### [DOCUMENT PASSAGE]
Orangetown's New Town Hall and Riverfront Park

Orangetown has a new town hall, completed in the late fall of 2024 and has purchased waterfront property in South Nyack for a proposed boat launch.

When Orangetown's supervisor, Teresa Kenny (R, 2019 to present), began working in the town attorney's office 28 years ago, she literally started at the bottom of the ladder. The office was tucked away in the basement of the town hall, built many years earlier in 1959. From that vantage point, Kenny had first-hand experience with the notorious leaks that had plagued the structure for many years. Eventually they got so bad that rusted floor beams and exterior stairways had to be propped up with temporary supports.The building department, separately housed in an old school library on Greenbush Road was bursting at the seams.

Other important issues cried out for attention. The building's climate efficiency was close to zero. In one office Kenny used, an air conditioner had to be left in place year around because the original windowpane was broken and lost. Security was also problematic; a stranger looking for the restroom once wandered into her supervisor's office unannounced.

The new town hall has been long in coming, Kenny said with a smile in early November 2024 during an interview in her spacious, second floor office. She explained that it can be extremely difficult to spearhead civic expenditures in a tax-shy community and she gives full credit to former supervisor Andy Stewart (D, 2012-2017), who got the ball rolling seven years ago in 2017 by hiring the widely respected architectural and engineering firm Noel S. Musial Group to work through the town's options.

### [DATA TO EXAMINE]
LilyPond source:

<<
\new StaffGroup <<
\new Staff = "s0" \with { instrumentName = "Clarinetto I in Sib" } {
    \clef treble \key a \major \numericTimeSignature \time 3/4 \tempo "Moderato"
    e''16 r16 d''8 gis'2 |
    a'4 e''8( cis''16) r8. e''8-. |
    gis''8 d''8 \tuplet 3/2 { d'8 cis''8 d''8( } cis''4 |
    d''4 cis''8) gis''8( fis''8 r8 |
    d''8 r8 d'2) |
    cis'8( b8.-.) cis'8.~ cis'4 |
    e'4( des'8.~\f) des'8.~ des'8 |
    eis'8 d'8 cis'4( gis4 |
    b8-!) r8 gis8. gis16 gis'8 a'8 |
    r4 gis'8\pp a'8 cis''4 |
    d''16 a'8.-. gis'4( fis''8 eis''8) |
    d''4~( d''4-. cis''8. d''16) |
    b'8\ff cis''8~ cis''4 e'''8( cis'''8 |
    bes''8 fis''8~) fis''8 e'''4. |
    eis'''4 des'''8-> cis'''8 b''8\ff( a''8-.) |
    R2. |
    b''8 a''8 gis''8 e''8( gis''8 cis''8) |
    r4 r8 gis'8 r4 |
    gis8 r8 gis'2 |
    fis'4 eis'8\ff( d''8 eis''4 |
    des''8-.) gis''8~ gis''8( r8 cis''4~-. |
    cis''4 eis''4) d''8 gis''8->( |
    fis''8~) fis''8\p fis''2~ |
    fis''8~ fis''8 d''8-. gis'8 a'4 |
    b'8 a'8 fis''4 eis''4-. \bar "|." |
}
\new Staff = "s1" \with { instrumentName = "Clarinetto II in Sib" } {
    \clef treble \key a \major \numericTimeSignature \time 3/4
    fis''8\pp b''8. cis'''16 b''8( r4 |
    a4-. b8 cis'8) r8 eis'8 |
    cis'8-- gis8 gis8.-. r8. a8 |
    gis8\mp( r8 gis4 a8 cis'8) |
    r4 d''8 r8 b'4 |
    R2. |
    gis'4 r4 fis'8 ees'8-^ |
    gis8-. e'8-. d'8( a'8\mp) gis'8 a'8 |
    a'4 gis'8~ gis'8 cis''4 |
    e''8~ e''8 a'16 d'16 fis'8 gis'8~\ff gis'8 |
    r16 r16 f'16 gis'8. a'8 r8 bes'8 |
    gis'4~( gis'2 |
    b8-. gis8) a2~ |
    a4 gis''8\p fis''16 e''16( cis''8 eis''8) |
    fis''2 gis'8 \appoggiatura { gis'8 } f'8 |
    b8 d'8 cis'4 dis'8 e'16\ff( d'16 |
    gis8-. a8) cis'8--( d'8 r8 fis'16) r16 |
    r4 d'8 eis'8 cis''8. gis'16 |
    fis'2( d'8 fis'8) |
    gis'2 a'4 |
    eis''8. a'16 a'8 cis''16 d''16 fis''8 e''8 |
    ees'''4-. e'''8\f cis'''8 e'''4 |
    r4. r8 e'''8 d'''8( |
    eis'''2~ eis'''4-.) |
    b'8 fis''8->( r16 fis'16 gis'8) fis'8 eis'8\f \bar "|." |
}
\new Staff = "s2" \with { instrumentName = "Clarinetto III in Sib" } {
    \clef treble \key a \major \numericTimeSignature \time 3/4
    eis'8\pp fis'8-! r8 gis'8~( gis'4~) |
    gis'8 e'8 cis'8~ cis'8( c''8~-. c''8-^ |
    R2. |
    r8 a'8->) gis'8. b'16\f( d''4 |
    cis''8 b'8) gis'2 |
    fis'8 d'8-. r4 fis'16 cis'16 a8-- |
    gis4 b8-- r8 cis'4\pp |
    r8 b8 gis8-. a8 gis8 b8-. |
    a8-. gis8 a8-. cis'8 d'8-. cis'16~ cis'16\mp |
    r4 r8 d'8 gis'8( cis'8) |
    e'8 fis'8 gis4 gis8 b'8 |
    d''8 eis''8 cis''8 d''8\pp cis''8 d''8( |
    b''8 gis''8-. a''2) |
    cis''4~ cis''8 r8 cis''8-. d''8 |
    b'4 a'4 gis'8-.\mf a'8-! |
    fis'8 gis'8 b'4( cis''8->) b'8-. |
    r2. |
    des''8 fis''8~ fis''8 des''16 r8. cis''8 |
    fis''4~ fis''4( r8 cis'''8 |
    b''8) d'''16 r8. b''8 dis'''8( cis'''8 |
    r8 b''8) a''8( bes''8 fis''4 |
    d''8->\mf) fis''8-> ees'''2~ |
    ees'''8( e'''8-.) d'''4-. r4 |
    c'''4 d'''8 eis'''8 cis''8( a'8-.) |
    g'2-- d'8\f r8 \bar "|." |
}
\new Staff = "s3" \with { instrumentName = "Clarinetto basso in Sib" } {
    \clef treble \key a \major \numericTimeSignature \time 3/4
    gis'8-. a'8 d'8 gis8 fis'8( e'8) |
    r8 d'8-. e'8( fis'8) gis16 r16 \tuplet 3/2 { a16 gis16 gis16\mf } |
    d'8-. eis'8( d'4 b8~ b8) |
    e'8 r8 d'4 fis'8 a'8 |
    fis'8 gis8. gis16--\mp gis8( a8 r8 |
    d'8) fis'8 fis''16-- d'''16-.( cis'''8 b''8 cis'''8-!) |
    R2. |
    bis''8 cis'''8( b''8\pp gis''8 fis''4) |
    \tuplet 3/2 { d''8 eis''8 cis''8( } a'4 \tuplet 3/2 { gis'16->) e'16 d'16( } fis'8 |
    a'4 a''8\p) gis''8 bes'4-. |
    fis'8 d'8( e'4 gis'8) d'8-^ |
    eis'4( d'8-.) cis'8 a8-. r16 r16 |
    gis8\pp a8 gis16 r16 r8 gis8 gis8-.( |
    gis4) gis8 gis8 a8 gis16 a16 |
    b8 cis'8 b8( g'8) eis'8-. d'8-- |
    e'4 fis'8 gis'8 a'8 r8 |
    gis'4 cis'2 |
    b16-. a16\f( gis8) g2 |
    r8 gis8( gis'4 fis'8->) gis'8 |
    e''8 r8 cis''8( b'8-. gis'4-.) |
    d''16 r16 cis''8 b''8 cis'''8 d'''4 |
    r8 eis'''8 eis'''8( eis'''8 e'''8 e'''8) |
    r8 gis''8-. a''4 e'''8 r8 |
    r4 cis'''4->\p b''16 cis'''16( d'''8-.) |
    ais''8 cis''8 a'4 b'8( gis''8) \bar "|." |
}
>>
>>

### [TASK STATEMENT]
Write the next part of the article on Orangetown's new town hall, picking up after its final sentence. The listing was drawn from a separate source unrelated to the text.

### [OUTPUT OF THE TASK]
Total demolition and a move to a larger property at Rockland Psychiatric was nixed because of cost, limited road access and environmental concerns. Instead, the town board voted to demolish the problematic 1959 part of the structure and replace it with a larger, two-story (plus basement) building. This new section connects by an open atrium to the police station, built in 1992, which is in good shape and does not need to be replaced.

Had the town's plan moved ahead in 2017, the new building was expected to be completed by January 2021. Instead, life got in the way. Stewart did not run for a second term and he was replaced by Chris Day (R. 2018-2019). Day kept the project moving. At some point, another architectural firm, Lothrop Associates, of White Plains, took over. Day left office after one year, and Teresa Kenny was elected to replace him in 2019.

Then Covid hit, slowing things down even further, and worst of all, causing dramatic inflation in construction costs. To pay for the project, a bond was approved for $22.5 million, of which $21.5 million went to the construction and $1 million for the demolition of the old building. Before it was torn down, the historical murals in the lobby were photographed, but unfortunately, they could not easily be saved.The distinctive horned sculpture by the front entrance, created by long time planning board member Bob Dell, still sits near the 911 granite eagle monument

Five years later, the painters and electricians have left and the last moving boxes have been unpacked. Early voters in late October had a chance to see the renovations and expansion firsthand. Orangetown's building department now welcomes residents and planners in the spacious, well-lit atrium. Modern IT systems have been installed.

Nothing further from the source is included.